__文章节选__
<<<<

现在我们来看下爬取结果，爬取580条数据耗时约16.5秒，节省了2秒时间。可见parsel比BeautifulSoup解析效率是要高的，爬取任务少时差别不大，任务多的话差别可能会大些。

python爬虫请求库httpx和parsel解析库的使用测评

httpx同步 + parsel组合

我们现在来更进一步，使用httpx替代requests库。httpx发送同步请求的方式和requests库基本一样，所以我们只需要修改上例中两行代码，把requests替换成httpx即可, 其余代码一模一样。

from fake_useragent import UserAgent
 import csv
 import re
 import time
 from parsel import Selector
 import httpx


 class HomeLinkSpider(object):
     def __init__(self):
         self.ua = UserAgent()
         self.headers = {"User-Agent": self.ua.random}
         self.data = list()
         self.path = "浦东_三房_500_800万.csv"
         self.url = "https://sh.lianjia.com/ershoufang/pudong/a3p5/"

     def get_max_page(self):

         # 修改这里把requests换成httpx
         response = httpx.get(self.url, headers=self.headers)
         if response.status_code == 200:
             # 创建Selector类实例
             selector = Selector(response.text)
             # 采用css选择器获取最大页码div Boxl
             a = selector.css('div[class="page-box house-lst-page-box"]')
             # 使用eval将page-data的json字符串转化为字典格式
             max_page = eval(a[0].xpath('//@page-data').get())["totalPage"]
             print("最大页码数:{}".format(max_page))
             return max_page
         else:
             print("请求失败 status:{}".format(response.status_code))
             return None

     def parse_page(self):
         max_page = self.get_max_page()
         for i in range(1, max_page + 1):
             url = 'https://sh.lianjia.com/ershoufang/pudong/pg{}a3p5/'.format(i)

              # 修改这里把requests换成httpx
             response = httpx.get(url, headers=self.headers)
             selector = Selector(response.text)
             ul = selector.css('ul.sellListContent')[0]
             li_list = ul.css('li')
             for li in li_list:
                 detail = dict()
                 detail['title'] = li.css('div.title a::text').get()

                 #  2室1厅 | 74.14平米 | 南 | 精装 | 高楼层(共6层) | 1999年建 | 板楼
                 house_info = li.css('div.houseInfo::text').get()

>>>>

__显示的信息__
<<<<

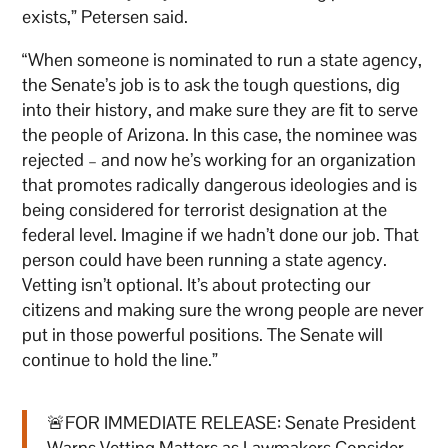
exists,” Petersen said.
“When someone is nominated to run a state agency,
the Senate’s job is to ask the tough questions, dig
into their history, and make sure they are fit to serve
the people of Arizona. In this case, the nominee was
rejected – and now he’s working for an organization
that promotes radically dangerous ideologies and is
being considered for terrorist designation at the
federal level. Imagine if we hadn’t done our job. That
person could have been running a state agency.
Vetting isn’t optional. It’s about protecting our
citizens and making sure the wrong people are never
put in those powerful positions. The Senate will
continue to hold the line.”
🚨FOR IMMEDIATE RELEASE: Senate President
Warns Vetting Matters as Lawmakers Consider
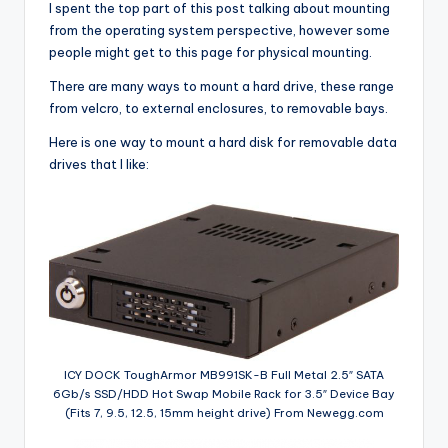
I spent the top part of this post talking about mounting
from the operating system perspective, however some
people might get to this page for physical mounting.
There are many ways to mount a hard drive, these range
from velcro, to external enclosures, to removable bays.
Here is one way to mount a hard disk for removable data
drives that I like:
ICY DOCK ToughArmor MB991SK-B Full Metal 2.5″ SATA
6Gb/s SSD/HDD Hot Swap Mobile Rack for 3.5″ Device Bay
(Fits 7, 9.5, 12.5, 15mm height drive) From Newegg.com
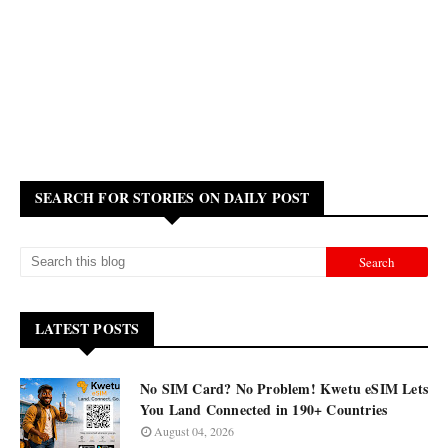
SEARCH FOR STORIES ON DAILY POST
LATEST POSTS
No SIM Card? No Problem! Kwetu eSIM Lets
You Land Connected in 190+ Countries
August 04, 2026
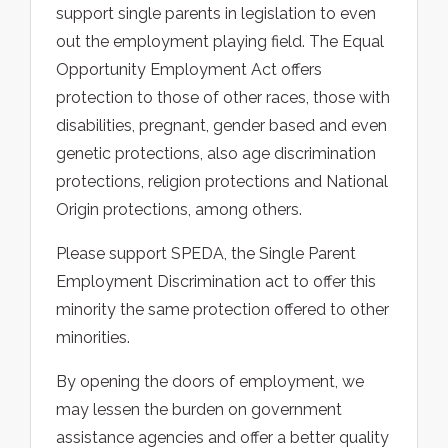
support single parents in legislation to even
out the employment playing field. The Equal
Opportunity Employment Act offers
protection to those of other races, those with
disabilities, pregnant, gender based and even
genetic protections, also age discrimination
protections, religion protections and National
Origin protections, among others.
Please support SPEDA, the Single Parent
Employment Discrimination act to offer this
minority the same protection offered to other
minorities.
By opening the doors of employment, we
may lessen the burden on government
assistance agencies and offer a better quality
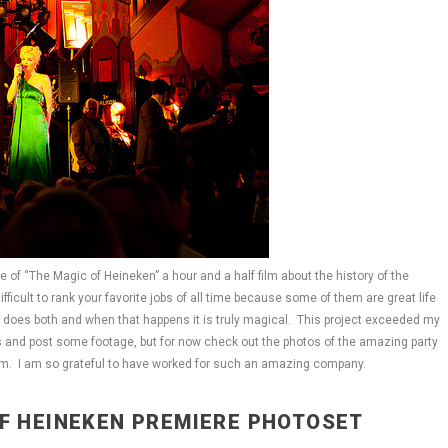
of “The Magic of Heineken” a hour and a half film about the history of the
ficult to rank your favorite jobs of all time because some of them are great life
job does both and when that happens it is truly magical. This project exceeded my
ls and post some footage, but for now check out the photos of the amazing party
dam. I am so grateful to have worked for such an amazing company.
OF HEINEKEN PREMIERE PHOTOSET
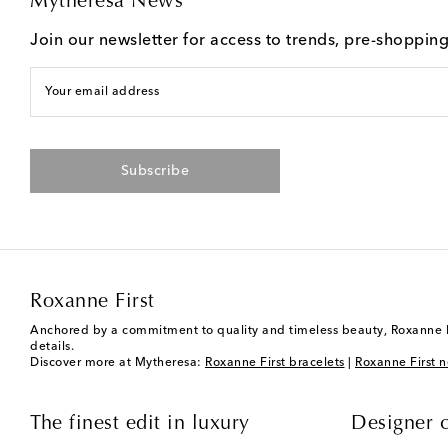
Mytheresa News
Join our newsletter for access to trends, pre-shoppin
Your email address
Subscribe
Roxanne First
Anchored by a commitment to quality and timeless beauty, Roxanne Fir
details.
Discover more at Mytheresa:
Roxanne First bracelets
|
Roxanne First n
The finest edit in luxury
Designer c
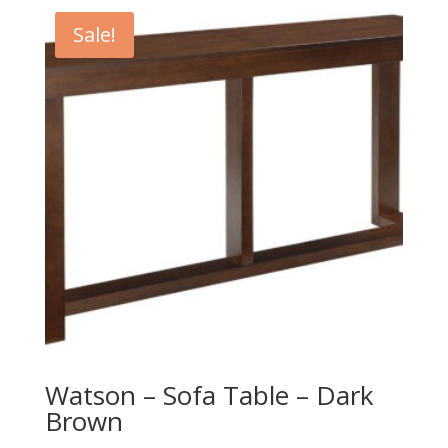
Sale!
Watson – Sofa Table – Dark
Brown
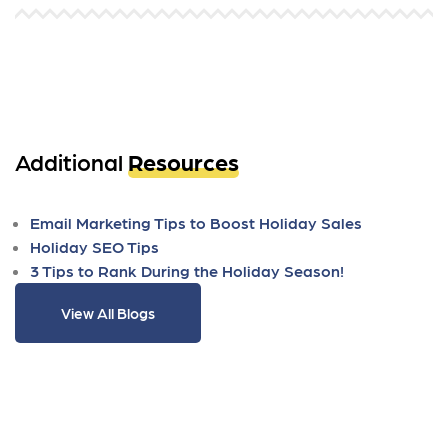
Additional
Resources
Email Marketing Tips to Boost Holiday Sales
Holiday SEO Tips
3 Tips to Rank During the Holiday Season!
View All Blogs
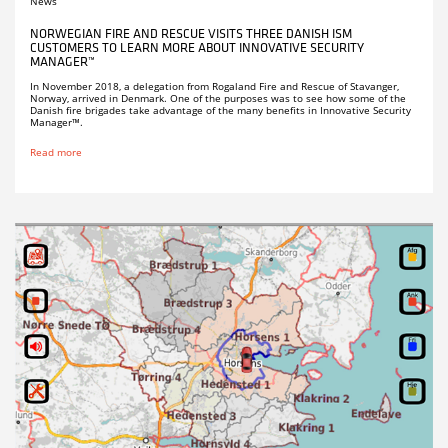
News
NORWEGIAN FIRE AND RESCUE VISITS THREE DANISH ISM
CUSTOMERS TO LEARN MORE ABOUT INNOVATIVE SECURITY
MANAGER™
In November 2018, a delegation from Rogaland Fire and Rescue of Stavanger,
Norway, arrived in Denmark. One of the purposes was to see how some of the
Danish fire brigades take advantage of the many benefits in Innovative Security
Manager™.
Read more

>>>>

__任务要求__
**1)** 把文章节选里以“我们现在来更进一步”开头的那段话改写得更简短些，主要意思要留住。
**2)** 文章节选的代码开头用import导入了哪些模块？把模块名全部列出来。
**3)** 请把文章节选里从“for i in range(1, max_page”开始、一直到“house_info = li.css('div.houseInfo::text').get()”为止的这部分原样照抄出来。

__你的答案__
**1)** 改用httpx替代requests库。httpx发同步请求的写法跟requests基本一样，只要把上例中两行代码里的requests换成httpx就行，其他代码不用动。

**2)** fake_useragent、csv、re、time、parsel、httpx

**3)**
for i in range(1, max_page + 1):
             url = 'https://sh.lianjia.com/ershoufang/pudong/pg{}a3p5/'.format(i)

              # 修改这里把requests换成httpx
             response = httpx.get(url, headers=self.headers)
             selector = Selector(response.text)
             ul = selector.css('ul.sellListContent')[0]
             li_list = ul.css('li')
             for li in li_list:
                 detail = dict()
                 detail['title'] = li.css('div.title a::text').get()

                 #  2室1厅 | 74.14平米 | 南 | 精装 | 高楼层(共6层) | 1999年建 | 板楼
                 house_info = li.css('div.houseInfo::text').get()